A: For computing partial fractions, use the one you know how to work as a model for the other. The method is the same.
The zeroes of $16n^2-8n-3$ are $\frac{8\pm\sqrt{256}}{32}$, so $\frac34$ and $-\frac14$, which means you can write the polynomial as $16(n-\frac34)(n+\frac14) = (4n-3)(4n+1)$. Your candidate for the partial fraction is then
$$\frac{A}{4n-3} + \frac{B}{4n+1}.$$
Use the same method for the other expression.

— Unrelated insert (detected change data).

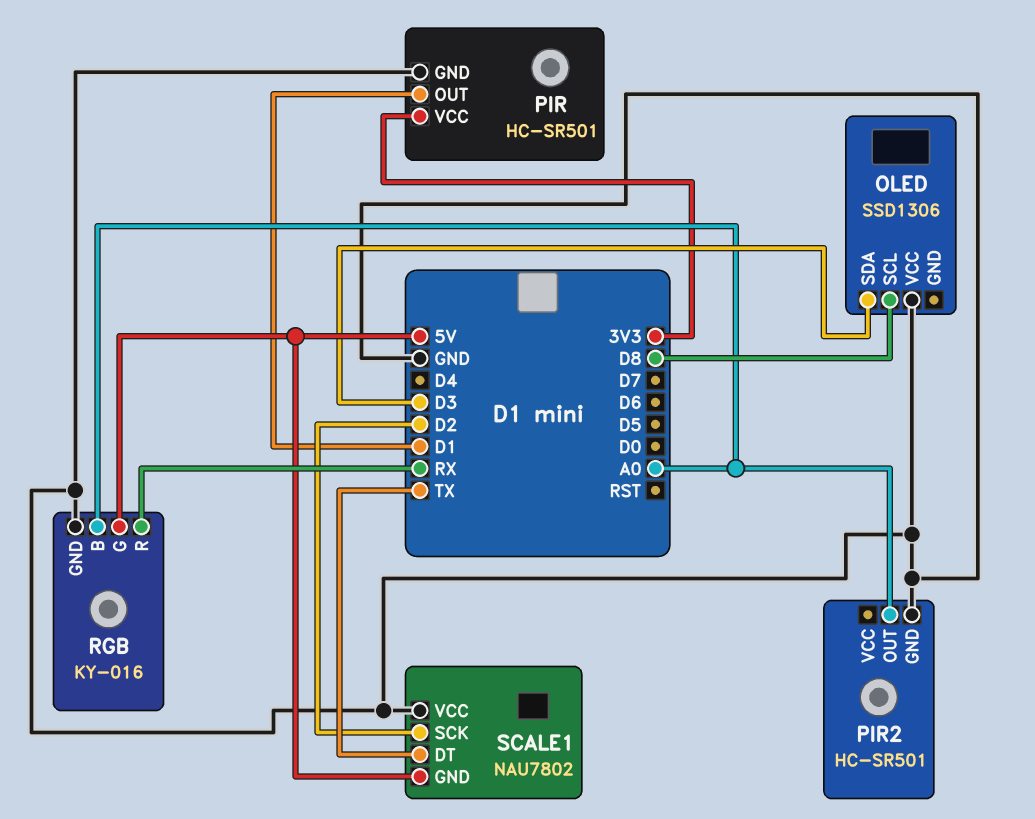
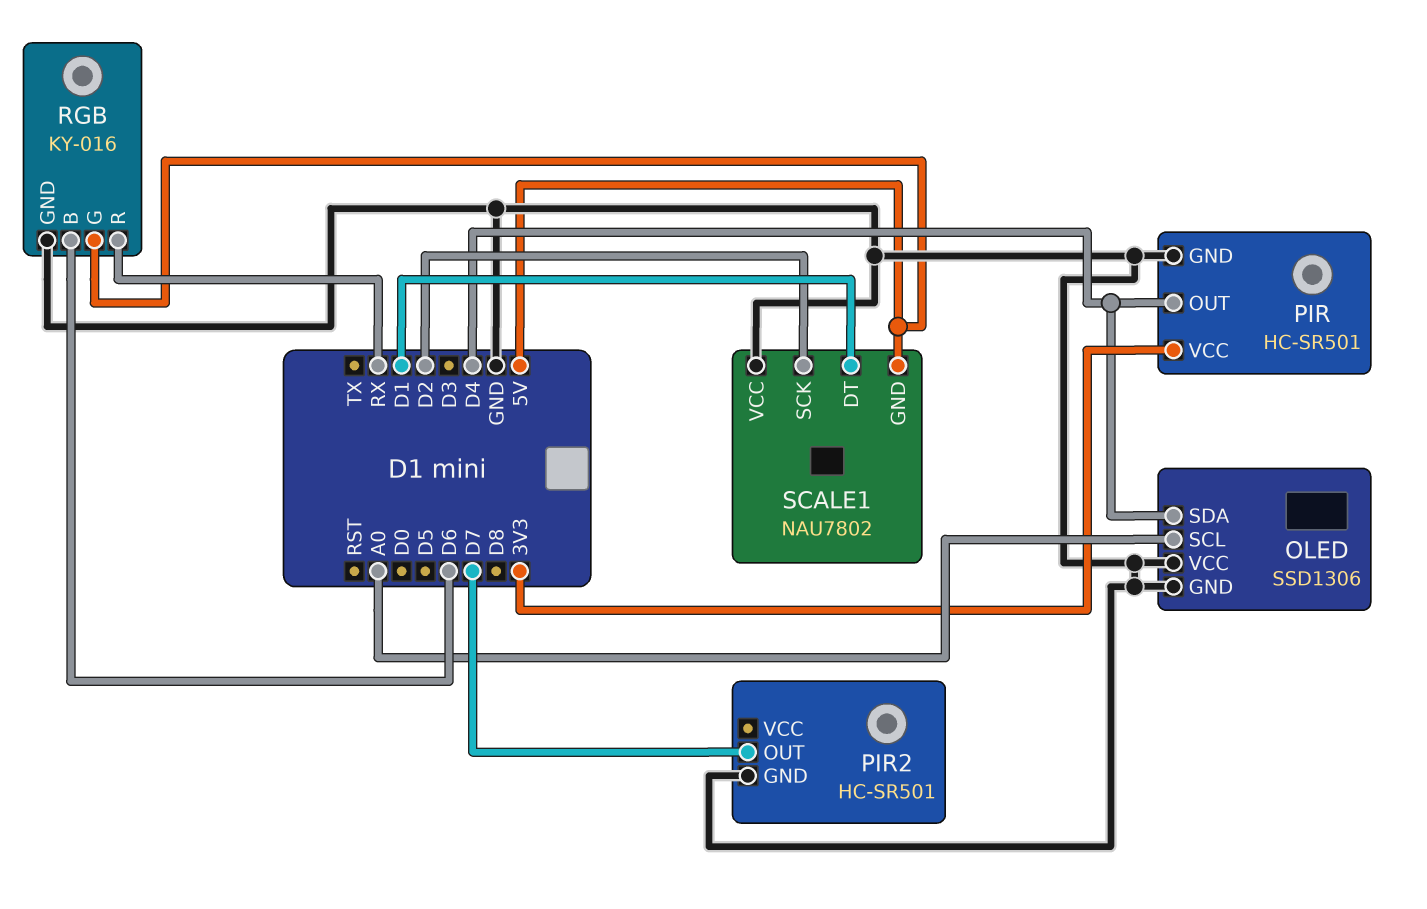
OLED pin GND: none -> GND
OLED pin SCL: D8 -> A0
OLED pin SDA: D3 -> D4
PIR pin OUT: D1 -> D4
PIR2 pin OUT: A0 -> D7
RGB pin B: A0 -> D6
SCALE1 pin DT: TX -> D1

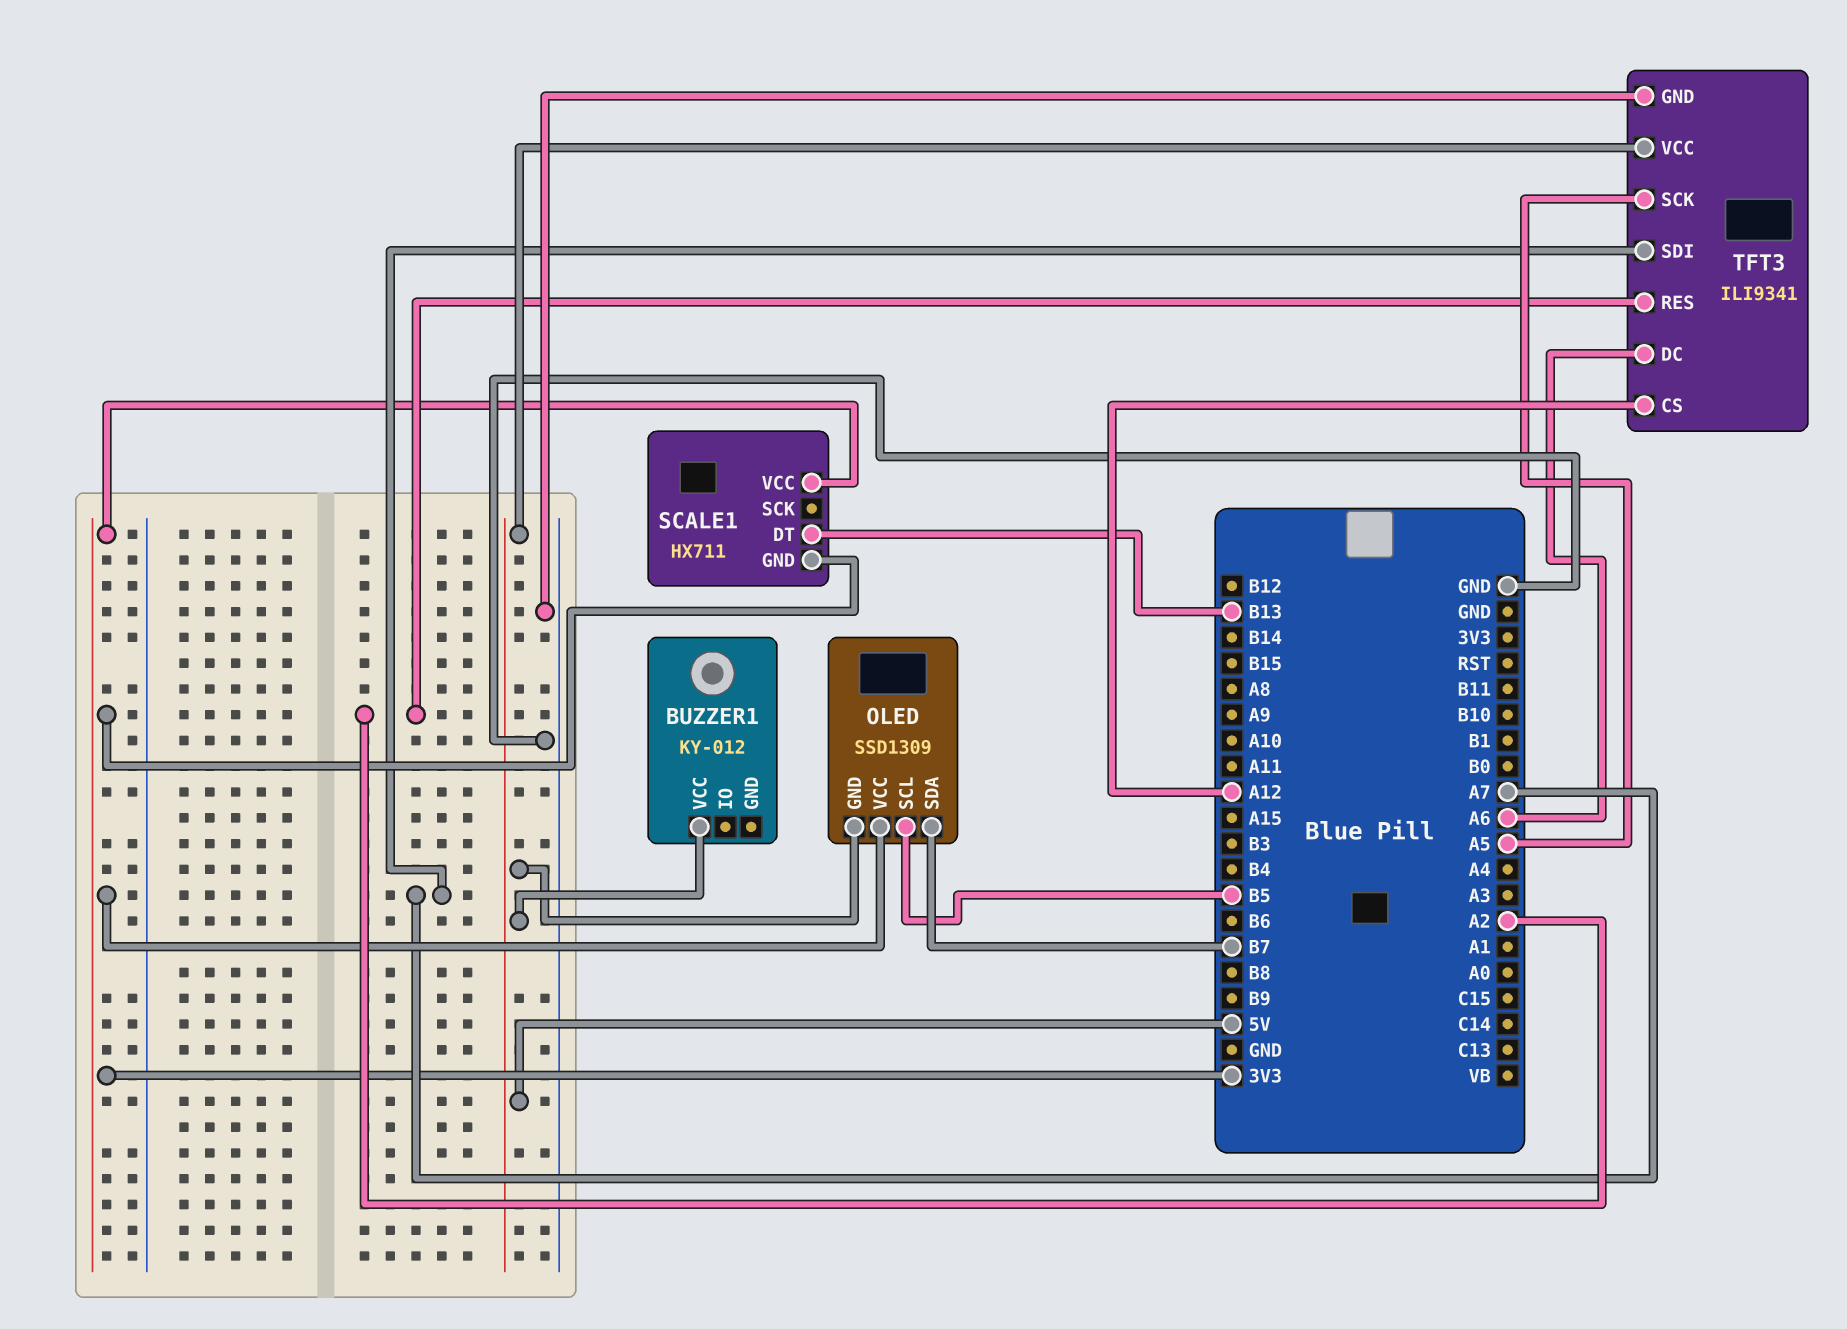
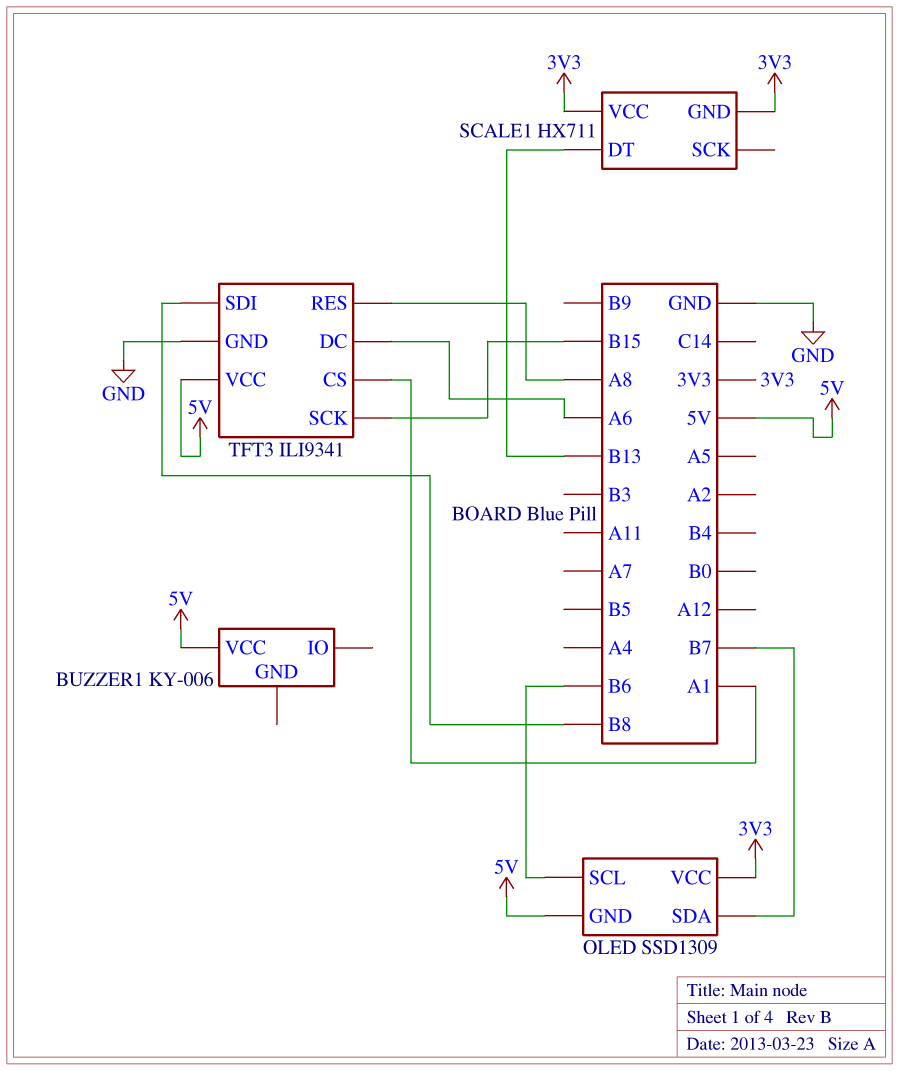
BUZZER1: KY-012 -> KY-006
OLED pin SCL: B5 -> B6
TFT3 pin CS: A12 -> A1
TFT3 pin RES: A2 -> A8
TFT3 pin SCK: A5 -> B15
TFT3 pin SDI: A7 -> B8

The zeroes of $16n^2-8n-5$ are $\frac{8\pm 8\sqrt{6}}{32}$, so $\frac14 + \frac14\sqrt{6}$ and $\frac14 - \frac14\sqrt{6}$, which means you can write the polynomial as
$16(n-\frac14 - \frac14\sqrt{6})(n - \frac14 + \frac14\sqrt{6}) = (4n - 1 - \sqrt{6})(4n - 1 + \sqrt{6})$. Your candidate for the partial fraction is then
$$\frac{A}{4n-1 - \sqrt{6}} + \frac{B}{4n - 1 + \sqrt{6}}.$$

Additional comment: This works for any quadratic, even if the zeroes of the polynomial are not real (!). For example,

$$x^2+1 = (x-i)(x+i)$$
so
$$\frac{1}{x^2+1} = \frac{A}{x-i}+\frac{B}{x+i}$$ would be the candidate for the partial fraction decomposition (what are $A$ and $B$ in this case?).